Agentic reinforcement learning empowers next-generation chemical language models for molecular design and synthesis
Hao Li, He Cao, Shenyao Peng, Zijing Liu, Bin Feng, Yu Wang, Zhiyuan Yan, Yonghong Tian, Yu Li, Li Yuan
TL;DR
ChemCRAFT introduces a cognitive-decoupling framework that democratizes expert-level chemistry AI by decoupling reasoning from knowledge storage through a Chemical Agent Sandbox. It builds High-Quality Reasoning Trajectories via Tool-Integrated Reasoning and Reflective Refinement, then trains compact 7B–14B models with Cold-Start SFT followed by reinforcement learning using SMILES-GRPO and a multidimensional chemical reward. The approach attains state-of-the-art performance among open-source models on ChemCoTBench tasks, surpassing cloud APIs in molecular structure understanding, optimization, and synthesis-pipeline prediction while preserving privacy and reducing inference costs. By open-sourcing the tool-trajectory dataset ChemToolDataset and the sandboxed architecture, the work demonstrates that robust scientific reasoning can be learned as a policy of tool orchestration rather than emergent from scale, enabling cost-effective, private AI-assisted chemistry at local labs.
Abstract
Language models are revolutionizing the biochemistry domain, assisting scientists in drug design and chemical synthesis with high efficiency. Yet current approaches struggle between small language models prone to hallucination and limited knowledge retention, and large cloud-based language models plagued by privacy risks and high inference costs. To bridge this gap, we introduce ChemCRAFT, a novel framework leveraging agentic reinforcement learning to decouple chemical reasoning from knowledge storage. Instead of forcing the model to memorize vast chemical data, our approach empowers the language model to interact with a sandbox for precise information retrieval. This externalization of knowledge allows a locally deployable small model to achieve superior performance with minimal inference costs. To enable small language models for agent-calling ability, we build an agentic trajectory construction pipeline and a comprehensive chemical-agent sandbox. Based on sandbox interactions, we constructed ChemToolDataset, the first large-scale chemical tool trajectory dataset.
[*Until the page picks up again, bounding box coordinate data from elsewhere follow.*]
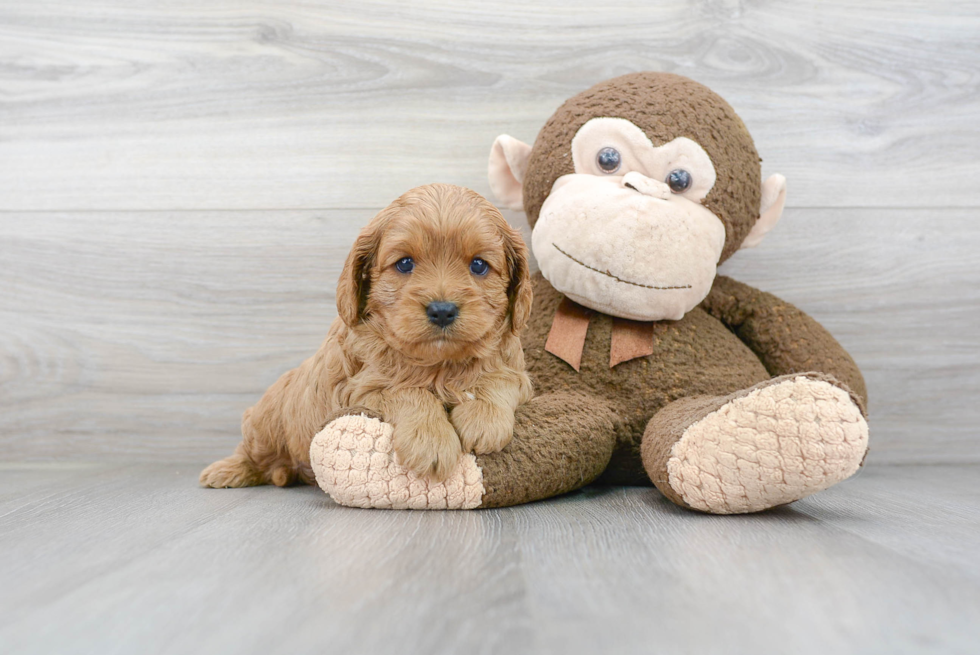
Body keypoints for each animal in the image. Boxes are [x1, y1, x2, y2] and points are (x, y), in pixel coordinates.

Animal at [202, 183, 532, 486]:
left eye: (479, 265)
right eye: (405, 263)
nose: (442, 310)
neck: (438, 365)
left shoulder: (517, 371)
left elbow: (500, 377)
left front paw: (483, 416)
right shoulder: (360, 390)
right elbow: (408, 391)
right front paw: (430, 441)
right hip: (265, 425)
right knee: (252, 452)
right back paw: (225, 471)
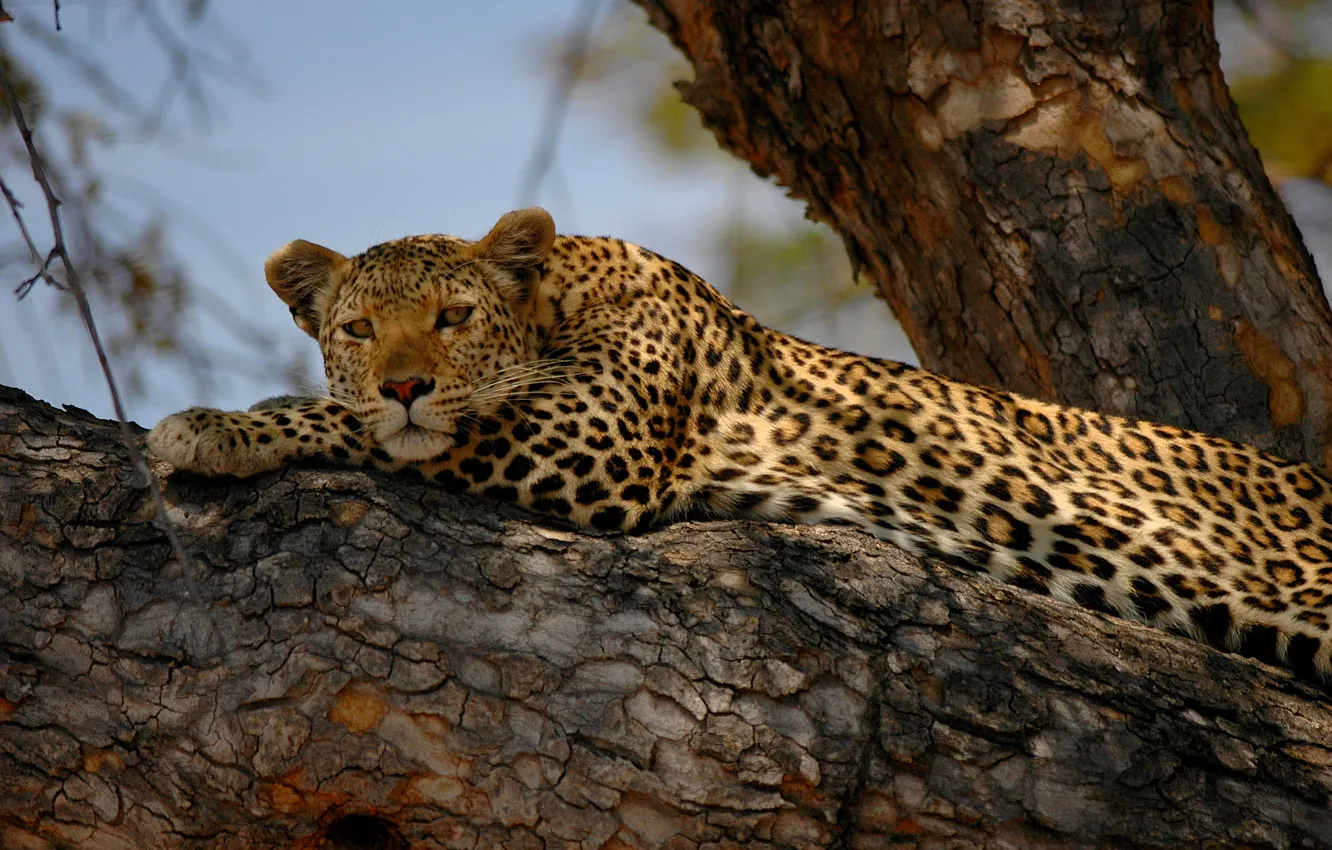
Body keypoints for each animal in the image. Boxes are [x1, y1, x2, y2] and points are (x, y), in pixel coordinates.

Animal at [149, 207, 1332, 685]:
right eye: (357, 329)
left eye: (451, 318)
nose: (404, 381)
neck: (563, 290)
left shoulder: (587, 441)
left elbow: (391, 429)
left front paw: (212, 426)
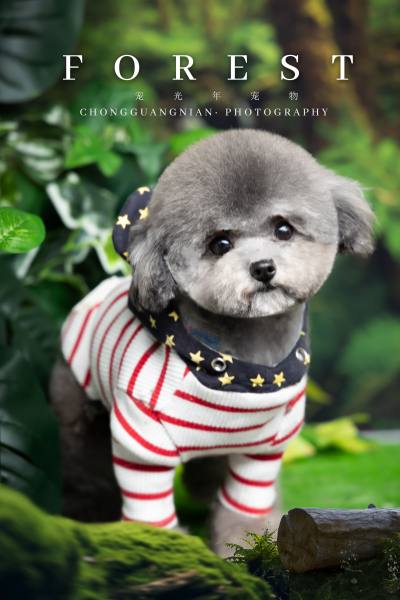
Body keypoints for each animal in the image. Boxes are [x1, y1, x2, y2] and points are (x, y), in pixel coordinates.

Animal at [51, 129, 374, 555]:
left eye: (283, 229)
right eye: (220, 243)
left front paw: (249, 546)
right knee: (84, 473)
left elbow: (245, 509)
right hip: (77, 410)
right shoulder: (141, 444)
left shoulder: (264, 448)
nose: (263, 268)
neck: (241, 362)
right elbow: (150, 514)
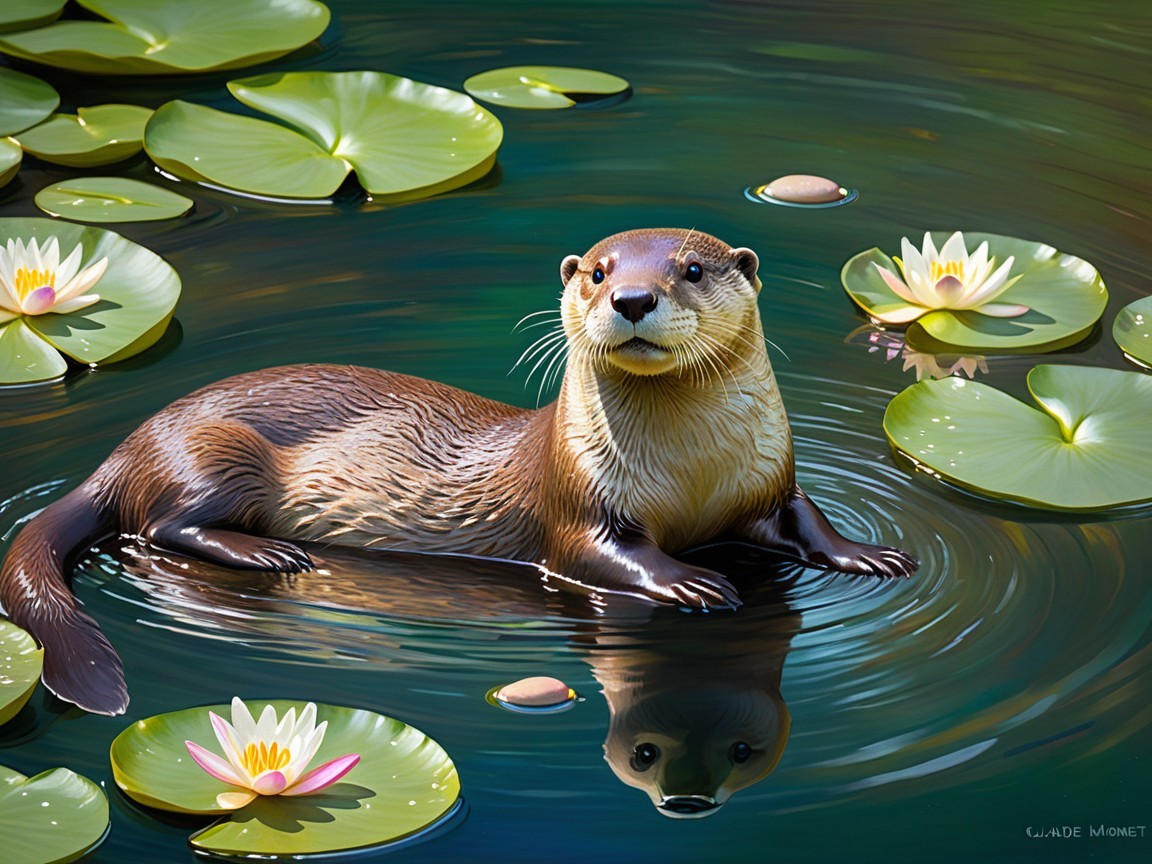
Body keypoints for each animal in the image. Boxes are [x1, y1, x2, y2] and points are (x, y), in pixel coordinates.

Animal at [0, 228, 916, 716]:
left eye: (690, 270)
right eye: (599, 272)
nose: (632, 299)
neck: (690, 475)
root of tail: (128, 444)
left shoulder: (768, 478)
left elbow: (803, 518)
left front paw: (869, 554)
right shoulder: (580, 500)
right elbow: (603, 556)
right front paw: (689, 580)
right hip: (213, 452)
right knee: (160, 524)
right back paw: (266, 553)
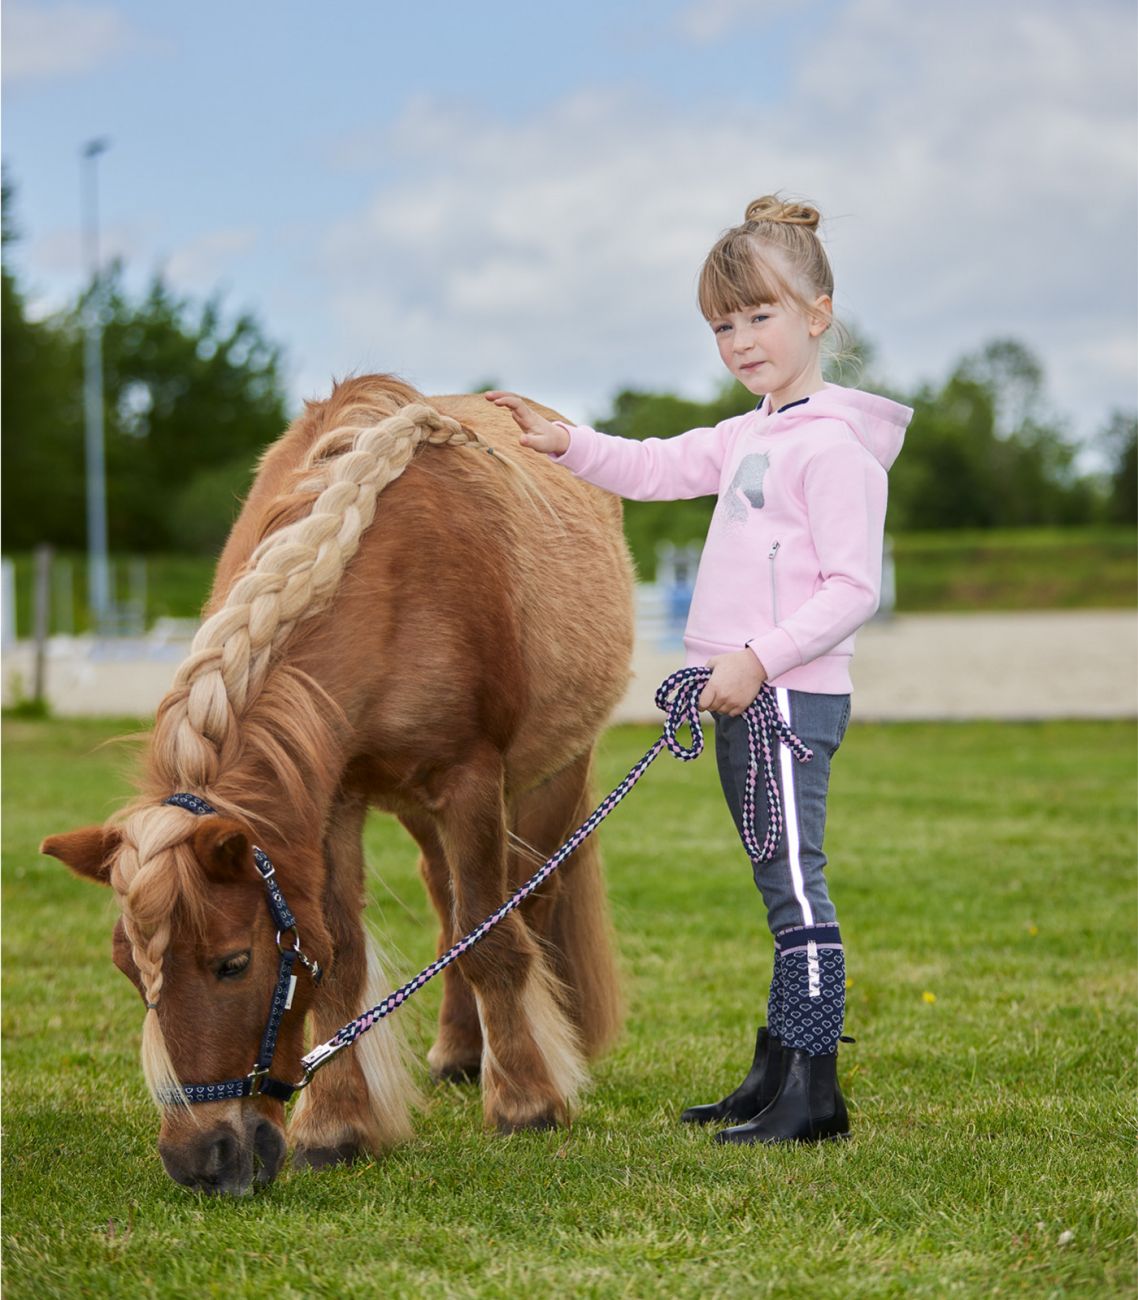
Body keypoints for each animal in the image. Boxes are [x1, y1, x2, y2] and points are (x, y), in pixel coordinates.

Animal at [42, 371, 632, 1190]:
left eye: (233, 964)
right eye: (129, 969)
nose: (199, 1159)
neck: (389, 581)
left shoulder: (471, 780)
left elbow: (492, 938)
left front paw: (528, 1104)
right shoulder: (331, 799)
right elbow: (344, 953)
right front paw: (338, 1126)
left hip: (550, 778)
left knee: (527, 903)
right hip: (418, 807)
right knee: (446, 901)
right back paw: (460, 1051)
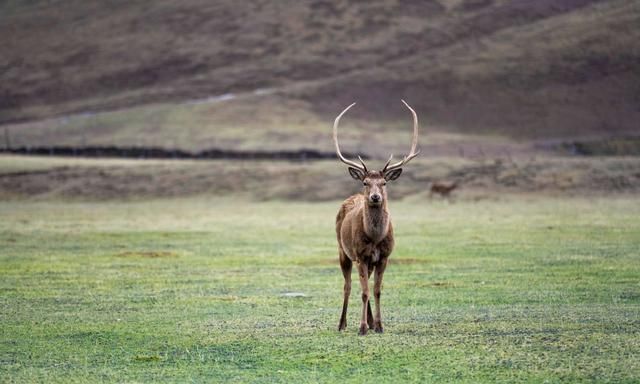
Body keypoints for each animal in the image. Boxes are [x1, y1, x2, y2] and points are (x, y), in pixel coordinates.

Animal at [332, 100, 422, 336]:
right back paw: (342, 324)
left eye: (384, 182)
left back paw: (371, 322)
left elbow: (377, 290)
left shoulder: (383, 257)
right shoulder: (360, 255)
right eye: (365, 182)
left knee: (365, 286)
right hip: (343, 251)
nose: (375, 197)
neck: (374, 237)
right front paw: (362, 327)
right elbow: (363, 292)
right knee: (348, 286)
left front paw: (379, 325)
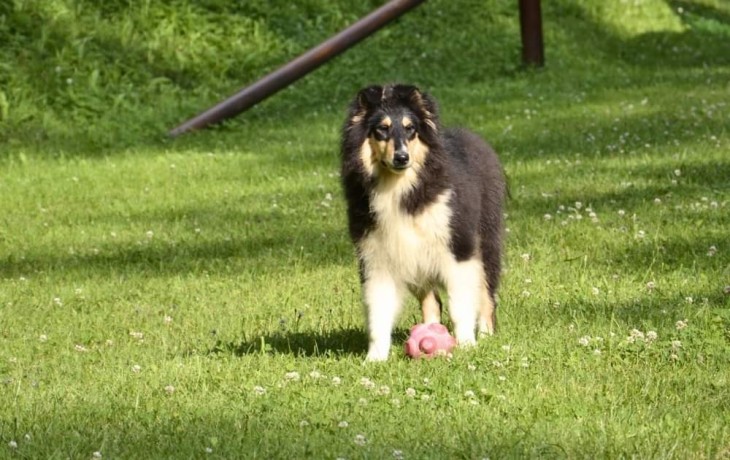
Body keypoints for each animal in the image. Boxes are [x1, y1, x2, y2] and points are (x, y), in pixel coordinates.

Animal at [338, 84, 504, 362]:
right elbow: (378, 312)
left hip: (486, 242)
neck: (400, 189)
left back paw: (486, 333)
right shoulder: (376, 257)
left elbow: (460, 303)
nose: (402, 157)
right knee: (432, 301)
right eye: (381, 129)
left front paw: (467, 345)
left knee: (486, 293)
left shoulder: (457, 248)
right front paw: (374, 359)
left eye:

Simultaneously, we propose SMILES-GRPO to build a dense chemical reward function, promoting the model's ability to call chemical agents. Evaluations across diverse aspects of drug design show that ChemCRAFT outperforms current cloud-based LLMs in molecular structure analysis, molecular optimization, and synthesis pathway prediction, demonstrating that scientific reasoning is not solely an emergent ability of model scale, but a learnable policy of tool orchestration. This work establishes a cost-effective and privacy-preserving paradigm for AI-aided chemistry, opening new avenues for accelerating molecular discovery with locally deployable agents.